Dort, wo sie herkommt, sprechen die Männer die Frauen nie mit „Gnädige“ an, und bei ihr zu Hause, in der Breiten Straße, immerhin einer „besseren Gegend“, beugt man nicht nur den Kopf, sondern den gesamten Rücken, um zum Beispiel den Lappen über dem Eimer auszuwringen. Ihre Eltern haben eine Portiersstelle, erledigen kleinere Reparaturen im Haus, wechseln die Glühbirnen, putzen die Fenster und wischen das Treppenhaus, und Waltraud und ihre Schwester helfen nach der Schule selbstverständlich mit.
Im Schlaraffenland
Dagegen ist die Arbeit im Konfitüren- und Schokoladengeschäft geradezu delikat. Die Ware ist empfindlich und von erlesener Qualität, es duftet nach Kakao und die Gläser mit den Fruchtkompositionen stehen hübsch angeordnet in den Regalen. Es gibt Himbeergelee und Erdbeermarmelade, Kekse und Plätzchen, dunkle und helle Schokolade, mit Nüssen oder ohne. Niemand aber verschlingt diese Herrlichkeiten tagtäglich und maßlos, weder die Betuchteren und schon gar nicht die, die jede Mark zwei Mal umdrehen müssen. Zwar gibt es keine Lebensmittelkarten mehr, ab dem 1. März 1950 sind die Rationalisierungen, mit Ausnahme von Zucker, aufgehoben worden. Und seit dem 1. Mai fällt auch diese Einschränkung weg. Aber Süßes bleibt nach wie vor etwas Besonderes, das zu Weihnachten oder zum Geburtstag verschenkt wird.
Gerade Kinder streifen häufig um das Geschäft oder drücken ihre blassen Großstadtnasen an die Fensterscheibe, stellen sich vor, welchen Schatz aus diesem Schlaraffenland sie sich kaufen würden. Haben sie dann endlich ein paar Groschen beisammen, betreten sie den Laden und erstehen eine Kleinigkeit. Später können sie die bunten Bonbons auch ohne Umweg in den Laden betrachten, denn vor dem Geschäft thronen Drei-Kilo-Gläser, in denen es smaragden und purpurn und sonnengelb funkelt.
Spaziergang mit Hund
Dann und wann schaut auch ein junger Herr herein, ein Tischler, und kauft ein Tütchen Nussbruch, der etwas günstiger ist, als eine unversehrte Tafel.

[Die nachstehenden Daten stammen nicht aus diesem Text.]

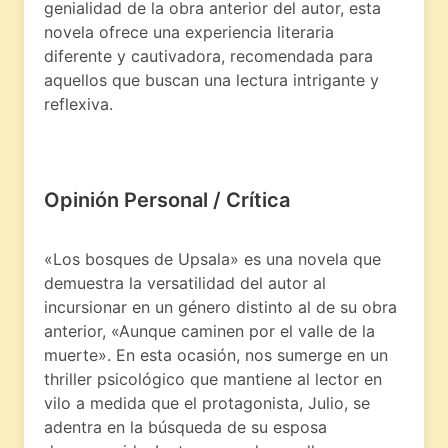
genialidad de la obra anterior del autor, esta
novela ofrece una experiencia literaria
diferente y cautivadora, recomendada para
aquellos que buscan una lectura intrigante y
reflexiva.
Opinión Personal / Crítica
«Los bosques de Upsala» es una novela que
demuestra la versatilidad del autor al
incursionar en un género distinto al de su obra
anterior, «Aunque caminen por el valle de la
muerte». En esta ocasión, nos sumerge en un
thriller psicológico que mantiene al lector en
vilo a medida que el protagonista, Julio, se
adentra en la búsqueda de su esposa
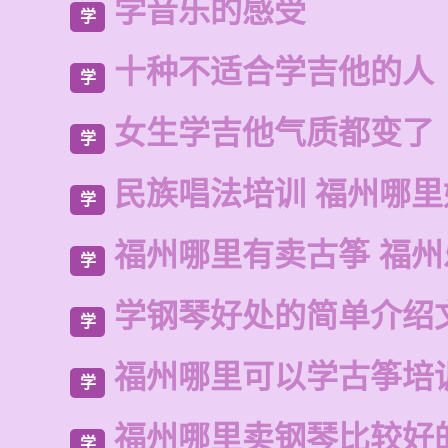
学音乐的感受
学
十种不适合学吉他的人
学
女生学吉他气质都变了
学
民族唱法培训 福州哪里
学
福州哪里有卖古筝 福州
学
学钢琴好处的简单介绍
学
福州哪里可以学古筝培
学
福州哪里卖钢琴比较好
学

Sie kommen ins Gespräch, Waltraud und Gustaf, sie entdeckt, dass er am Abend mit seinem Hund spazieren geht, und so laufen sie immer öfter ein Stück zusammen und eines Tages dann zum Standesamt.
„In der ersten Zeit“, erzählt Waltraud, „sind wir nicht in den Urlaub jefahren. Später dann für ein, zwei Wochen nach Kärnten. Ick hab ja immer jearbeitet, jeden Tach von sieben bis zwanzig Uhr, auch samstags. Und sonntags musst ick mich um den Haushalt kümmern.“ Aber sie wirkt keineswegs bedrückt deswegen. „Ick hab für den Laden jelebt, auch wenn er mir nicht gehörte, fünfzig Jahre lang.”
Kinder haben sie keine, aber sie sind froh, so wie es ist. Bis Gustaf an Krebs erkrankt. Er stirbt, während Waltraud wegen einer Hüftoperation im Krankenhaus liegt. Sie wohnt jetzt allein, aber manchmal trifft sie noch Leute von früher, Leute, die sie im Geschäft bedient hat. Im Dezember 2014 kann sie nach einem Unfall nicht mehr ohne Hilfe leben und zieht ins Seniorenzentrum Schöneberg. Hin und wieder kommt eine Freundin vorbei. Sie sitzen dann in der obersten Etage, vor dem Panoramafenster, schauen auf die Hauptstraße hinab, schwatzen, trinken einen Kaffee und essen ein Stück Schokolade dazu.